Şüphesiz Rabbimizin sânı yücedir. Bu söz de sûrenin ilk âyetinde işaret edilen, vahyedilen şeyler arasındadır. Muradedilen mânâ şudur: Sübhâneke'yi okurken de ”ve teâlâ ceddük" dediğimiz gibi Rabbimizin azameti yücedir. Çünkü hakimiyet ve güç, azametin son noktasıdır.

O, ne bir eş, ne de bir çocuk edinmiştir. Yani kendisi için yüceliğinin kemalinden ötürü zalimlerin dedikleri gibi bir eş de bir kız çocuğu seçmemiştir.
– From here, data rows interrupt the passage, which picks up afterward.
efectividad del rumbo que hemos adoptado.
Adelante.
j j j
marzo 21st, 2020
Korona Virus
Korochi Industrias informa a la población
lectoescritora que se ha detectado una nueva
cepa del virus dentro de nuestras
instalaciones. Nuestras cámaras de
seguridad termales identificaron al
Cinler Kur'an'ı dinleyip tek Allah inancına ve imâna muvaffak kılınınca cinlerin kâfirlerinin inançlarının yanlış olduğunu farkettiler. Onlar Allah'ı yaratıklarına benzetiyorlar ve onun eş ve evlât sahibi olduğunu iddia ediyorlardı. İşte Kur'an'ı dinleyenler, Allah'ın azamet ve kudretinden dolayı veya muhtaç olmadığı için O'nu böyle şeylerden tenzih ettiler, O'nu yücelttiler. Zira eş, kendisine ihtiyaç duyulduğu için, evlât da çoğalmak ve nesil bırakmak için edinilir. Bunlar sonradan meydana gelişin gereklerindendir. Allahü teâlâ  ise ezelîdir. Yahudiler, Uzeyir Allah'ın oğlu, Hristiyanlar, İsa Allah'ın oğlu, müşrik Araplar da, melekler Allah'ın kızları diyorlardı. Onların yanlış inançlarına göre İsa Allah'ın oğlu ise, bunun zarurî sonucu olarak Meryem'in de Allah'ın eşi olması gerekir. İşte bunun için âyette ”eş" anlamında ”sahibe," kelimesi anılmıştır. Yani evlât, Allah'ın eşi olan bir annenin bulunmasını gerektirir.